WHAT YOU ARE ASKED TO DO:
How many lines in the records below contain the string "política"? Case counts. Reply with the number only.

AVAILABLE DATA:
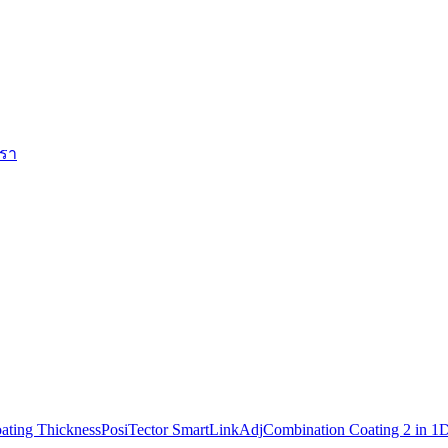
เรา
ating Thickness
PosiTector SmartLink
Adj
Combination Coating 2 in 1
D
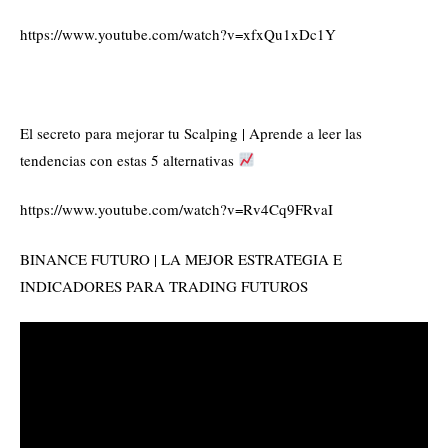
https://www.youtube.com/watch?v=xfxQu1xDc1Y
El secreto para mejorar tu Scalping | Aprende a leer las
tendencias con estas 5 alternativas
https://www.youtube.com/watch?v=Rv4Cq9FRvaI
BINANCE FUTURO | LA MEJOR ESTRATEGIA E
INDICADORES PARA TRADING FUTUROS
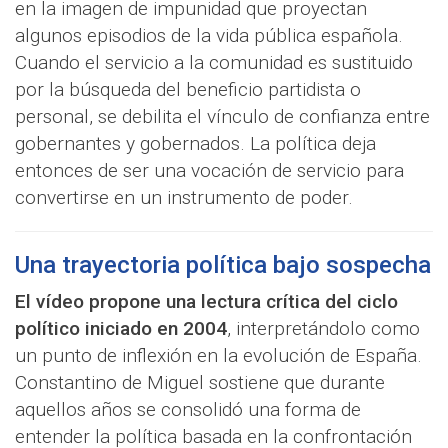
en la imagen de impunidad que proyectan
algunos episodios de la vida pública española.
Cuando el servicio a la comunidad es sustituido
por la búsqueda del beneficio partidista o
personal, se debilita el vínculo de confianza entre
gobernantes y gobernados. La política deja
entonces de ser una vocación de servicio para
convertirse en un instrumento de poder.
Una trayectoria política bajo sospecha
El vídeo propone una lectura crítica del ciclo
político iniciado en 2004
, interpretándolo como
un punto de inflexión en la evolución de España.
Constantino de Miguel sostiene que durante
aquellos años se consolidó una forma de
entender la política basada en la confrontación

==

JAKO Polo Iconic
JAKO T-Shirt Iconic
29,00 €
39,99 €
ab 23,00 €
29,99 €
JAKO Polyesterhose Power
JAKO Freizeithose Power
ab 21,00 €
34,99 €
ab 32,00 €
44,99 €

OUTPUT OF THE EXERCISE:
3